» 記録データ
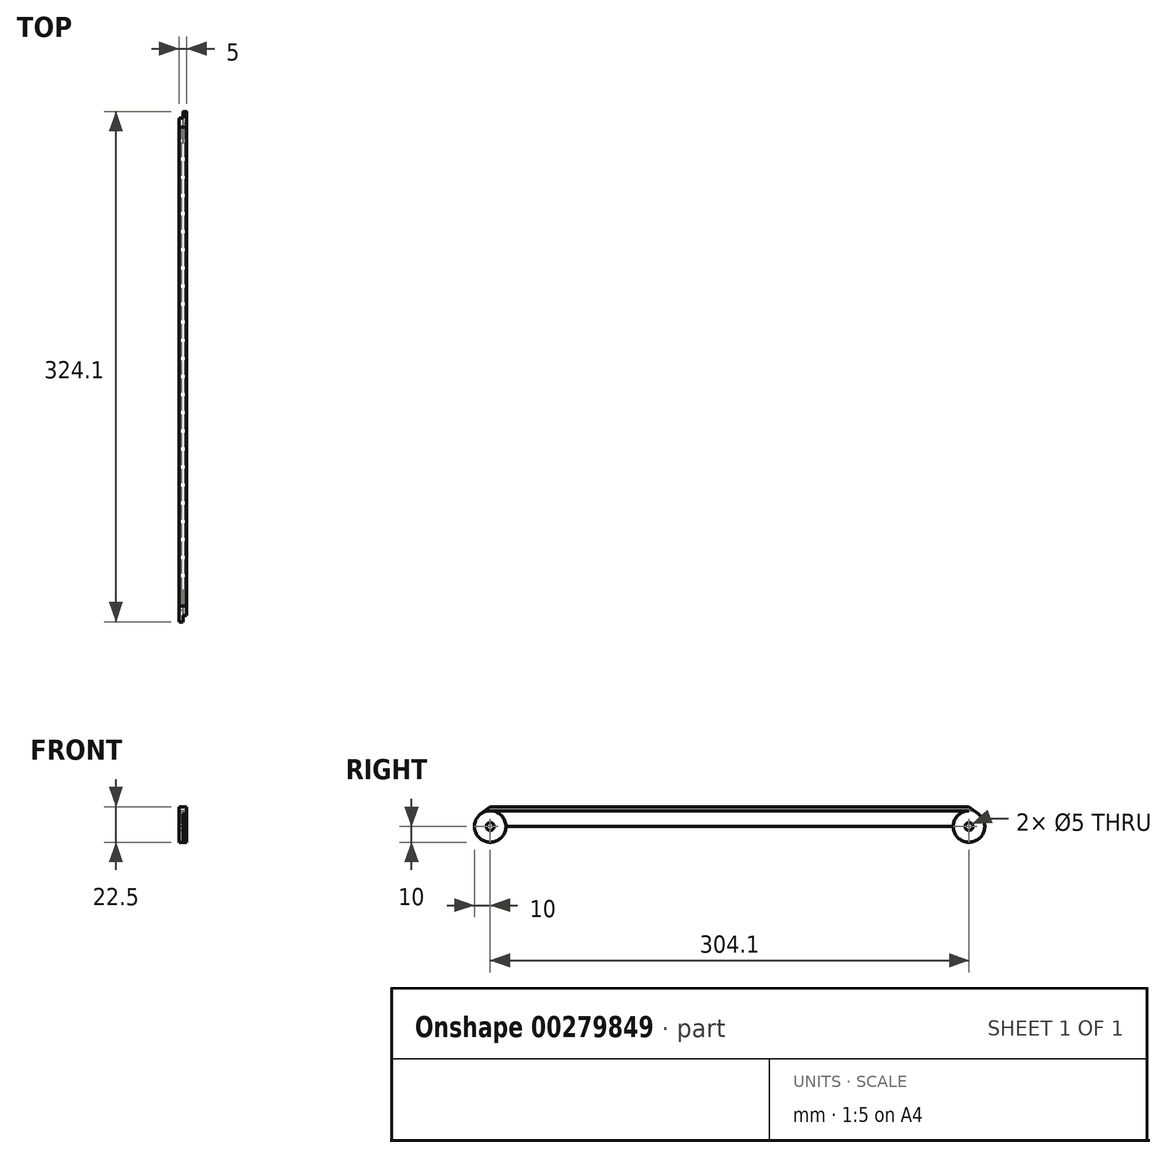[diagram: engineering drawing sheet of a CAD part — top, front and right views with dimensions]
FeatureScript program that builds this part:
annotation { "Feature Type Name" : "Feature", "Feature Type Description" : "" }
export const myFeature = defineFeature(function(context is Context, id is Id, definition is map)
    precondition{}
    {
        {
            var Q0;
            Q0=qCreatedBy(makeId("Right.planeOp"),FACE);
            var sketch = newSketch(context, id + "F0", { "sketchPlane" : qUnion([Q0])});
            skCircle(sketch, "E0", {"center": v(152.05, -12.5) * mm, "radius": 10 * mm});
            skCircle(sketch, "E1", {"center": v(-152.05, -12.5) * mm, "radius": 10 * mm});
            skCircle(sketch, "E2", {"center": v(152.05, -12.5) * mm, "radius": 2.5 * mm});
            skCircle(sketch, "E3", {"center": v(-152.05, -12.5) * mm, "radius": 2.5 * mm});
            skLineSegment(sketch, "E4", {"start": v(152.05, -2.5) * mm, "end": v(-152.05, -2.5) * mm});
            skLineSegment(sketch, "E5", {"start": v(152.05, 0) * mm, "end": v(-152.05, 0) * mm});
            skLineSegment(sketch, "E6", {"start": v(142.05, -12.5) * mm, "end": v(-142.05, -12.5) * mm});
            skLineSegment(sketch, "E7", {"start": v(152.05, 0) * mm, "end": v(158.05, -4.5) * mm});
            skLineSegment(sketch, "E8", {"start": v(-152.05, 0) * mm, "end": v(-158.05, -4.5) * mm});
            skLineSegment(sketch, "E9", {"start": v(152.05, -12.5) * mm, "end": v(142.05, -12.5) * mm, "construction": true});
            skLineSegment(sketch, "E10", {"start": v(-142.05, -12.5) * mm, "end": v(-152.05, -12.5) * mm, "construction": true});
            skLineSegment(sketch, "E11", {"start": v(152.05, -12.5) * mm, "end": v(152.05, -2.5) * mm, "construction": true});
            skLineSegment(sketch, "E12", {"start": v(-152.05, -12.5) * mm, "end": v(-152.05, -2.5) * mm, "construction": true});
            skLineSegment(sketch, "E13", {"start": v(152.05, -2.5) * mm, "end": v(152.05, 0) * mm, "construction": true});
            skLineSegment(sketch, "E14", {"start": v(-152.05, -2.5) * mm, "end": v(-152.05, 0) * mm, "construction": true});
            skSolve(sketch);
        }
        {
            var Q0;
            {var subQ0=sQuery(id+"F0.wireOp",EDGE,"E4");Q0=makeQuery(id+"F0.imprint","IMPRINT",FACE,{"disambiguationData":[TD([[makeQuery(id+"F0.imprint","IMPRINT",EDGE,{"derivedFrom":subQ0}),-1.0]])]});}
            extrude(context, id + "F1", {"entities" : qUnion([Q0]), "endBound" : BoundingType.SYMMETRIC, "depth" : 5 * mm});
        }
        {
            var Q0;
            Q0=makeQuery(id+"F0.imprint","IMPRINT",FACE,{"disambiguationData":[TD([[makeQuery(id+"F0.imprint","IMPRINT",EDGE,{"derivedFrom":sQuery(id+"F0.wireOp",EDGE,"E3")}),-1.0]])]});
            extrude(context, id + "F2", {"entities" : qUnion([Q0]), "operationType" : NewBodyOperationType.ADD, "oppositeDirection" : true, "depth" : 2.5 * mm});
        }
        {
            var Q0;
            Q0=makeQuery(id+"F0.imprint","IMPRINT",FACE,{"disambiguationData":[TD([[makeQuery(id+"F0.imprint","IMPRINT",EDGE,{"derivedFrom":sQuery(id+"F0.wireOp",EDGE,"E2")}),-1.0]])]});
            extrude(context, id + "F3", {"entities" : qUnion([Q0]), "operationType" : NewBodyOperationType.ADD, "depth" : 2.5 * mm});
        }
        {
            var Q0;
            {var subQ0=sQuery(id+"F0.wireOp",EDGE,"E4");Q0=makeQuery(id+"F0.imprint","IMPRINT",FACE,{"disambiguationData":[TD([[makeQuery(id+"F0.imprint","IMPRINT",EDGE,{"derivedFrom":subQ0}),1.0]])]});}
            extrude(context, id + "F4", {"entities" : qUnion([Q0]), "operationType" : NewBodyOperationType.ADD, "endBound" : BoundingType.SYMMETRIC, "depth" : 2.5 * mm});
        }
    });
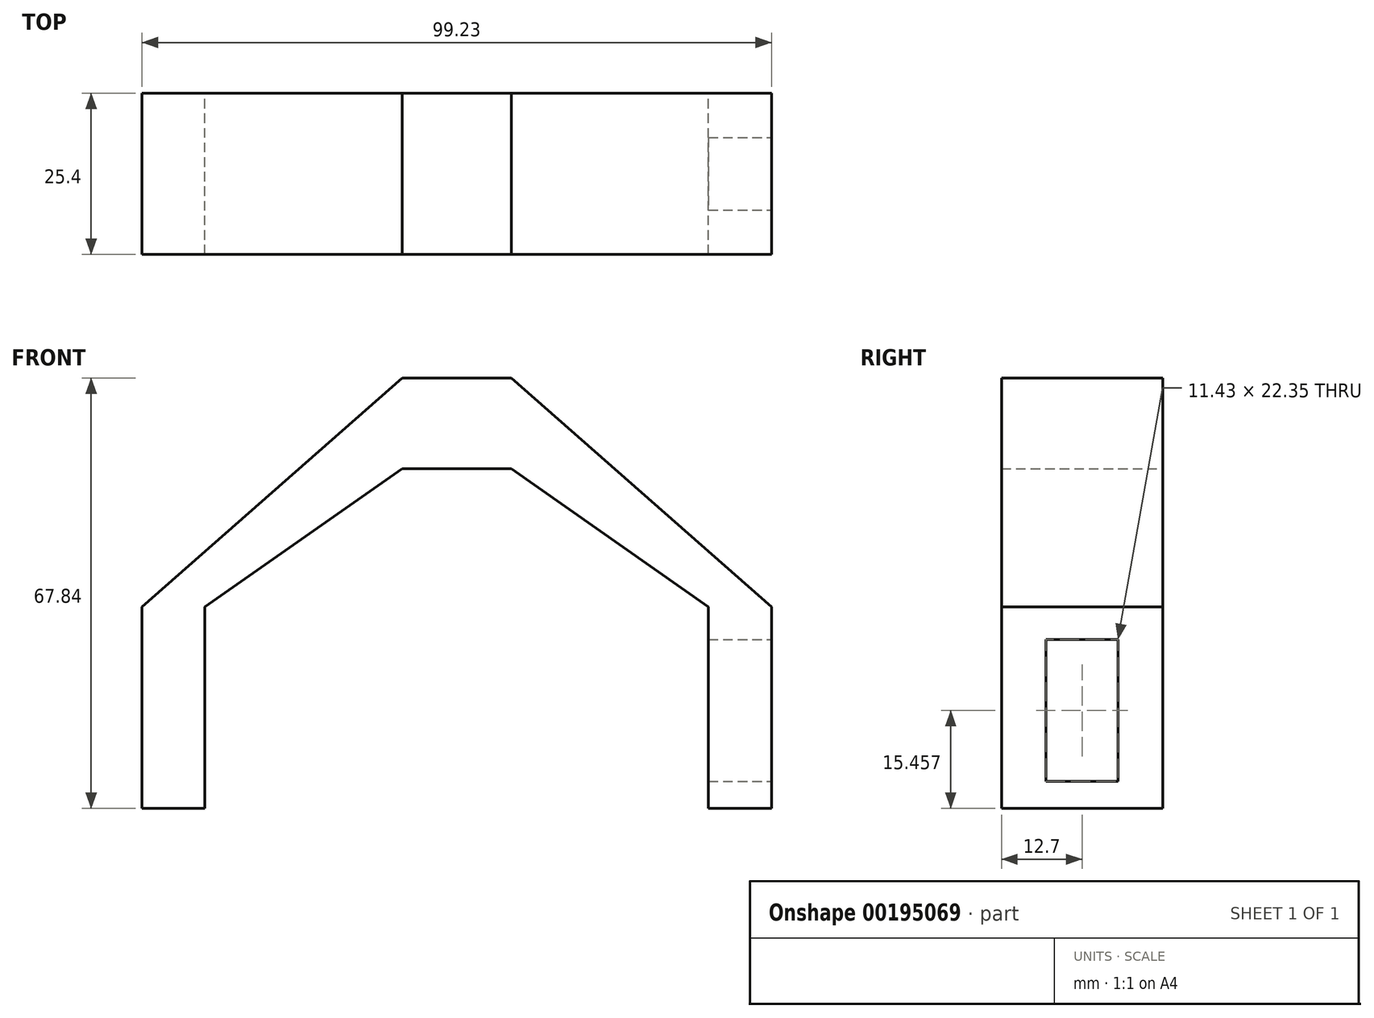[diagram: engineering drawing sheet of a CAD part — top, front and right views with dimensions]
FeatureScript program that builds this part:
annotation { "Feature Type Name" : "Feature", "Feature Type Description" : "" }
export const myFeature = defineFeature(function(context is Context, id is Id, definition is map)
    precondition{}
    {
        {
            var Q0;
            Q0=qCreatedBy(makeId("Front.planeOp"),FACE);
            var sketch = newSketch(context, id + "F0", { "sketchPlane" : qUnion([Q0])});
            skLineSegment(sketch, "E0.bottom", {"start": v(-126.2, 0) * mm, "end": v(-116.27, 0) * mm});
            skLineSegment(sketch, "E0.top", {"start": v(-126.2, 31.75) * mm, "end": v(-116.27, 31.75) * mm});
            skLineSegment(sketch, "E0.left", {"start": v(-126.2, 0) * mm, "end": v(-126.2, 31.75) * mm});
            skLineSegment(sketch, "E0.right", {"start": v(-116.27, 0) * mm, "end": v(-116.27, 31.75) * mm});
            skLineSegment(sketch, "E1.bottom", {"start": v(-26.96, 0) * mm, "end": v(-36.9, 0) * mm});
            skLineSegment(sketch, "E1.top", {"start": v(-26.96, 31.75) * mm, "end": v(-36.9, 31.75) * mm});
            skLineSegment(sketch, "E1.left", {"start": v(-26.96, 0) * mm, "end": v(-26.96, 31.75) * mm});
            skLineSegment(sketch, "E1.right", {"start": v(-36.9, 0) * mm, "end": v(-36.9, 31.75) * mm});
            skLineSegment(sketch, "E2", {"start": v(-126.2, 31.75) * mm, "end": v(-85.2, 67.84) * mm});
            skLineSegment(sketch, "E3", {"start": v(-85.2, 67.84) * mm, "end": v(-67.95, 67.84) * mm});
            skLineSegment(sketch, "E4", {"start": v(-67.95, 67.84) * mm, "end": v(-26.96, 31.75) * mm});
            skLineSegment(sketch, "E5", {"start": v(-36.9, 31.75) * mm, "end": v(-67.95, 53.57) * mm});
            skLineSegment(sketch, "E6", {"start": v(-67.95, 53.57) * mm, "end": v(-85.2, 53.57) * mm});
            skLineSegment(sketch, "E7", {"start": v(-85.2, 53.57) * mm, "end": v(-116.27, 31.75) * mm});
            skLineSegment(sketch, "E8", {"start": v(-85.2, 67.84) * mm, "end": v(-85.2, 53.57) * mm});
            skLineSegment(sketch, "E9", {"start": v(-67.95, 67.84) * mm, "end": v(-67.95, 53.57) * mm});
            skSolve(sketch);
        }
        {
            var Q0;
            Q0 = qSketchRegion(id + "F0", true);
            extrude(context, id + "F1", {"entities" : qUnion([Q0]), "depth" : 25.4 * mm});
        }
        {
            var Q0;
            Q0=makeQuery(id+"F1.opExtrude","SWEPT_FACE",FACE,{"disambiguationData":[OSD([sQuery(id+"F0.wireOp",EDGE,"E1.left")])]});
            var sketch = newSketch(context, id + "F2", { "sketchPlane" : qUnion([Q0])});
            skLineSegment(sketch, "E10.bottom", {"start": v(-18.42, 26.63) * mm, "end": v(-6.99, 26.63) * mm});
            skLineSegment(sketch, "E10.top", {"start": v(-18.42, 4.28) * mm, "end": v(-6.99, 4.28) * mm});
            skLineSegment(sketch, "E10.left", {"start": v(-18.42, 26.63) * mm, "end": v(-18.42, 4.28) * mm});
            skLineSegment(sketch, "E10.right", {"start": v(-6.99, 26.63) * mm, "end": v(-6.99, 4.28) * mm});
            skSolve(sketch);
        }
        {
            var Q0;
            Q0 = qSketchRegion(id + "F2", true);
            extrude(context, id + "F3", {"entities" : qUnion([Q0]), "operationType" : NewBodyOperationType.REMOVE, "oppositeDirection" : true, "depth" : 25.4 * mm});
        }
    });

» 設問
上のデータから、文字列「makeId」を含む行をすべて選び出しなさい。

» 出力全文
            Q0=qCreatedBy(makeId("Right.planeOp"),FACE);
            Q0=qCreatedBy(makeId("Front.planeOp"),FACE);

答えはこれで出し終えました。